Tarea a realizar >> Edita las líneas que van desde el inicio de los registros hasta la línea que contiene "letnú dovolenku s", ambas incluidas, y cambia "institut" por "salon" sin alterar nada más. Devuelve solo esas líneas.

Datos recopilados

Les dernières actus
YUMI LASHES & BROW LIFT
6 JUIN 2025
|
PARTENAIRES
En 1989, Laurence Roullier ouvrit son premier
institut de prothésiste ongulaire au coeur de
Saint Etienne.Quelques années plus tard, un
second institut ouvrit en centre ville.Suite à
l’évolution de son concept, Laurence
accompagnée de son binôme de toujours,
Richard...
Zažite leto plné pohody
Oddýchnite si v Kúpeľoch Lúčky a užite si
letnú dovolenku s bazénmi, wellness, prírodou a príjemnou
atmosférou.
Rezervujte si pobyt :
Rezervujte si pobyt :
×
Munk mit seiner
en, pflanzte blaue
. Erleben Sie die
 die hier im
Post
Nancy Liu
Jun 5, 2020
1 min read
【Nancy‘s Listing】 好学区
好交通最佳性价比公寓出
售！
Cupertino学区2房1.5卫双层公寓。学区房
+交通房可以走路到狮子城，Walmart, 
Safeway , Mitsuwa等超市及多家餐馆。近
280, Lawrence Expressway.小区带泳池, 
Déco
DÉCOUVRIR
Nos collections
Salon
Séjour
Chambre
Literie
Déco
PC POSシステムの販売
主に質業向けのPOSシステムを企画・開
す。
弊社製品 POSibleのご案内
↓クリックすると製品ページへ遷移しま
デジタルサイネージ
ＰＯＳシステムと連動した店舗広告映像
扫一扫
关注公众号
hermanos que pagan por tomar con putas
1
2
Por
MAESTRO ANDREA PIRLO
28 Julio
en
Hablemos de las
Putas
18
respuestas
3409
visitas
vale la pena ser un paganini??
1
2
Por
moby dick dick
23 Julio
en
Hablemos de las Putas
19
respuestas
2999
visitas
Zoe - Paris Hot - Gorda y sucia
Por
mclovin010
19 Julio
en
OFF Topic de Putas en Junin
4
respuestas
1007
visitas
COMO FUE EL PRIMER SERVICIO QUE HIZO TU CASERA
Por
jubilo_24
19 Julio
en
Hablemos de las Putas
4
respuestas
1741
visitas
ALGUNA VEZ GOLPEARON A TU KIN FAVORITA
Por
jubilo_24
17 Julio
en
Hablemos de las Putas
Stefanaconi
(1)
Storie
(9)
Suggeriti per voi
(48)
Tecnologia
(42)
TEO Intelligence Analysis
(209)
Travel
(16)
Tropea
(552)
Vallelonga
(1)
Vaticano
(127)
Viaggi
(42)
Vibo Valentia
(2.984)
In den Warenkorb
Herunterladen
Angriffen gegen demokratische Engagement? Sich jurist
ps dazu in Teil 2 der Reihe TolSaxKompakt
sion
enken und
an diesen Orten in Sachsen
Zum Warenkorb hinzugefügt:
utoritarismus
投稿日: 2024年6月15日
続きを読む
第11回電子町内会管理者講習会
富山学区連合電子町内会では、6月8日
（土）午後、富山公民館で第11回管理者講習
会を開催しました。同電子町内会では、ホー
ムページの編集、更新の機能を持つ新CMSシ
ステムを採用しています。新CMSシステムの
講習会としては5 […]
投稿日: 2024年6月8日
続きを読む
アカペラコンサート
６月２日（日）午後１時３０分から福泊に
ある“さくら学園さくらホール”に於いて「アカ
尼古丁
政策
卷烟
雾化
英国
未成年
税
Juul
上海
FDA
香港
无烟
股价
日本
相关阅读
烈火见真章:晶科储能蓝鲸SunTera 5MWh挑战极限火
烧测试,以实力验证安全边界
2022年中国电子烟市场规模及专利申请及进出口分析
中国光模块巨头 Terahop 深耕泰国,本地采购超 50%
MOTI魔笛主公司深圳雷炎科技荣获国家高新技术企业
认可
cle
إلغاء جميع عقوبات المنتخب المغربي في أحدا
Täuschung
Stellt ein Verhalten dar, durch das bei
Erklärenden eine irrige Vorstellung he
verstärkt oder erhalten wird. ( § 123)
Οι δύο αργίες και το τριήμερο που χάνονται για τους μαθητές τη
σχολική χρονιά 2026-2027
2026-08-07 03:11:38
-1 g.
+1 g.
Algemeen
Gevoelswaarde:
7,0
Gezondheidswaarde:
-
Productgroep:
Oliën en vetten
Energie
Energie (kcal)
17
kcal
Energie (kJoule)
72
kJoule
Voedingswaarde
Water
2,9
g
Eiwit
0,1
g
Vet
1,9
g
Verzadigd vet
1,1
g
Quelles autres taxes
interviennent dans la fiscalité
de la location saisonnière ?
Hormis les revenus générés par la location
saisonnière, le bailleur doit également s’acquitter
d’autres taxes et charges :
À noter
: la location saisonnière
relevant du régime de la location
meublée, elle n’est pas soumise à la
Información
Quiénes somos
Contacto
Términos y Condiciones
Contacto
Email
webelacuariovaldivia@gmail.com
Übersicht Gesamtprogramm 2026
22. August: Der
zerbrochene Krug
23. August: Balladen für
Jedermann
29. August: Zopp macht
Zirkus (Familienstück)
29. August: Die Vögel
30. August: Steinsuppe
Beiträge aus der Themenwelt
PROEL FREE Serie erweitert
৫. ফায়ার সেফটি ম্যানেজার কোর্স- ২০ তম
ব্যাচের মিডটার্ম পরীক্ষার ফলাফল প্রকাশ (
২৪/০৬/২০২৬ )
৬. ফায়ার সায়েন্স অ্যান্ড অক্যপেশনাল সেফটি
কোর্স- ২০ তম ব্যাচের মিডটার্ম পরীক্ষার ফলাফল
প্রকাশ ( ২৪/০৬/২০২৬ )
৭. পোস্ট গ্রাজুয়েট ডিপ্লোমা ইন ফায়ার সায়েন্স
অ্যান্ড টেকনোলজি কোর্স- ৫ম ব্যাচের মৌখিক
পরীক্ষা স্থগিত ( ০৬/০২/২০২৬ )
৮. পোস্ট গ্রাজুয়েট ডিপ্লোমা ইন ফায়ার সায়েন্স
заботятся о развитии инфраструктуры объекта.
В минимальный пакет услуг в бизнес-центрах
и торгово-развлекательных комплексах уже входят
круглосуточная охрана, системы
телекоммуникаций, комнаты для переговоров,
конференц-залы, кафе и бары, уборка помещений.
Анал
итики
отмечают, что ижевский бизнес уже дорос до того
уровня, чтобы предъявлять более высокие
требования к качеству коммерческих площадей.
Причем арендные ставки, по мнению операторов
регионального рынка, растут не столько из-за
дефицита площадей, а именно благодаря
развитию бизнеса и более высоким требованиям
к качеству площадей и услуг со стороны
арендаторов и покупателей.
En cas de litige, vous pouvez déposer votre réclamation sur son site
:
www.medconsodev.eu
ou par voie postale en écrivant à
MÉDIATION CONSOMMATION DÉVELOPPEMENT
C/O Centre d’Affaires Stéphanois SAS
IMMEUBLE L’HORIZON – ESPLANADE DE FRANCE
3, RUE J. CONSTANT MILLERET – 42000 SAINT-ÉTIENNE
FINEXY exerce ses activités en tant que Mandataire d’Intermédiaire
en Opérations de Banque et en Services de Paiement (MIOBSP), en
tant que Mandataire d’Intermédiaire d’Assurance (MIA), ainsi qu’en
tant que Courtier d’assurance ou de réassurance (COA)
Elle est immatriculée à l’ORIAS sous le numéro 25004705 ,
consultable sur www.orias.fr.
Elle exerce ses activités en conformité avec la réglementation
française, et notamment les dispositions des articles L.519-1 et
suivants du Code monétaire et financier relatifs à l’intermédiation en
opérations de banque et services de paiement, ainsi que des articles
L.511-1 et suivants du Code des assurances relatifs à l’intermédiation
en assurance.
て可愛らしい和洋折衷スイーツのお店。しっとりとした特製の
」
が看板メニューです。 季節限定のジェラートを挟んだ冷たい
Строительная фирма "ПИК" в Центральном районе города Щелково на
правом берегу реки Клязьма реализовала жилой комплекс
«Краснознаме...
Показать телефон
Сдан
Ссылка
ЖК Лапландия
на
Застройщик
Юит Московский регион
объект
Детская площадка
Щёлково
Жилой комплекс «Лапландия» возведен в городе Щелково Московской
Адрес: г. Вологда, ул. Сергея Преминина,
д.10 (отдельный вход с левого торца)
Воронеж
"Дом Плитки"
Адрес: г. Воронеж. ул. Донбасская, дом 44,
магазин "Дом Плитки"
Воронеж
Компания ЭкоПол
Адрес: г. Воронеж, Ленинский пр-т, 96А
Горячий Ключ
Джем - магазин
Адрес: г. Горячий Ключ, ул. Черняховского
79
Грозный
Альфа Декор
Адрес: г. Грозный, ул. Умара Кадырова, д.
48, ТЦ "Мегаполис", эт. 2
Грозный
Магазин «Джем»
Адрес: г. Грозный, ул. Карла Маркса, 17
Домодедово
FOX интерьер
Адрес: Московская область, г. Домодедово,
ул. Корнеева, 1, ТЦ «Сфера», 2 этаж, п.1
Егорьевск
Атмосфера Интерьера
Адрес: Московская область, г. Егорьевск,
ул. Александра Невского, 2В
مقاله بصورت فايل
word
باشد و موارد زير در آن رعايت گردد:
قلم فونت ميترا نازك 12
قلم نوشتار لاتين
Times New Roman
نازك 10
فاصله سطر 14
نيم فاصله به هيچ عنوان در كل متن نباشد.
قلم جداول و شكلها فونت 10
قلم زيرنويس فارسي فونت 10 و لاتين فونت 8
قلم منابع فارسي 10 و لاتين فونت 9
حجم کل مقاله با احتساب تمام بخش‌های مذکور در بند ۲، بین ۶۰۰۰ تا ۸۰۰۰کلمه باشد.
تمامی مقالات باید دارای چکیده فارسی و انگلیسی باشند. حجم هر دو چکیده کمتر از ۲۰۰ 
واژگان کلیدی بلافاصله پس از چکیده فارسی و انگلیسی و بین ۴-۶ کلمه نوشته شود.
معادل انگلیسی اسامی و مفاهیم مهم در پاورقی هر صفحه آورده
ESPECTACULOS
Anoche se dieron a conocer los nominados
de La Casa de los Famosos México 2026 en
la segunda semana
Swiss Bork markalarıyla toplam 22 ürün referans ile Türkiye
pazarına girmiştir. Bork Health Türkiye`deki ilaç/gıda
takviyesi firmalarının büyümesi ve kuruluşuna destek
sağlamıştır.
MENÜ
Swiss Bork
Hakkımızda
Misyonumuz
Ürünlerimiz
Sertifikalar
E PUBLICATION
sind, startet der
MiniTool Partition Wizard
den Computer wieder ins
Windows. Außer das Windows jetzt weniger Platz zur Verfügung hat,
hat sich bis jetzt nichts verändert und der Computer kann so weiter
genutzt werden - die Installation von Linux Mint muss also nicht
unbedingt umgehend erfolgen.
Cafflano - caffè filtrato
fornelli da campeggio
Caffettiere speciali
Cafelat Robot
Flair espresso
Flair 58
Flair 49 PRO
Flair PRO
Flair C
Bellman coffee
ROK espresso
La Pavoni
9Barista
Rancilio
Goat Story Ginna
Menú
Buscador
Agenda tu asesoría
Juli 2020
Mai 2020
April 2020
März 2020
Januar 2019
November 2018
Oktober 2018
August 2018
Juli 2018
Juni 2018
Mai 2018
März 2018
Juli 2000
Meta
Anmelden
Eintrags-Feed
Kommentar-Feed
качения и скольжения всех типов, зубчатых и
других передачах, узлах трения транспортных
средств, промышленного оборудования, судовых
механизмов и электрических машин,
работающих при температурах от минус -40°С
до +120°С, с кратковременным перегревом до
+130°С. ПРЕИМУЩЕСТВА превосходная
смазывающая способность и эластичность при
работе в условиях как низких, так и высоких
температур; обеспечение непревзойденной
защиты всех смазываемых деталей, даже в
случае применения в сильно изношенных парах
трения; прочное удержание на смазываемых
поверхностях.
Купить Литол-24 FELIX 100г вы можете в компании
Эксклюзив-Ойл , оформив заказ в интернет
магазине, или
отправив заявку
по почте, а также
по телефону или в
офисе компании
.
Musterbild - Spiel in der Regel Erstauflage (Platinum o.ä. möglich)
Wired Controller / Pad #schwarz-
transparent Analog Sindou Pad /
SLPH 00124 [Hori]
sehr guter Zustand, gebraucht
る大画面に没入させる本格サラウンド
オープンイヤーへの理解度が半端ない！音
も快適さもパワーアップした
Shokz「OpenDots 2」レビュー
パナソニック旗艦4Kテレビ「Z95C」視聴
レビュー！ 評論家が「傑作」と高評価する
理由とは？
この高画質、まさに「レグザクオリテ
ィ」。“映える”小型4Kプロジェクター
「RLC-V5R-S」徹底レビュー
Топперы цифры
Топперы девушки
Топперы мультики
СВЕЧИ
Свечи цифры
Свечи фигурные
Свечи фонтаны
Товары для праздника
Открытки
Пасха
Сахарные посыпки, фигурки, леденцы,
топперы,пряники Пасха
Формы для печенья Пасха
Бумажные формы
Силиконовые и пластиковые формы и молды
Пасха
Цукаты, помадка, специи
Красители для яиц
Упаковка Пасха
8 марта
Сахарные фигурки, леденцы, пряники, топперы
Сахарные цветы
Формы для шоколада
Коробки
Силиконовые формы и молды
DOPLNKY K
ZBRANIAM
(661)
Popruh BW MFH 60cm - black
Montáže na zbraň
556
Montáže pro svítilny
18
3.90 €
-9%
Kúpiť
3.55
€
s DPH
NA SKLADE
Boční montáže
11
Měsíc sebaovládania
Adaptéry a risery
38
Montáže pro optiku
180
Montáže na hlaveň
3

Solución del ejercicio >>
Les dernières actus
YUMI LASHES & BROW LIFT
6 JUIN 2025
|
PARTENAIRES
En 1989, Laurence Roullier ouvrit son premier
salon de prothésiste ongulaire au coeur de
Saint Etienne.Quelques années plus tard, un
second salon ouvrit en centre ville.Suite à
l’évolution de son concept, Laurence
accompagnée de son binôme de toujours,
Richard...
Zažite leto plné pohody
Oddýchnite si v Kúpeľoch Lúčky a užite si
letnú dovolenku s bazénmi, wellness, prírodou a príjemnou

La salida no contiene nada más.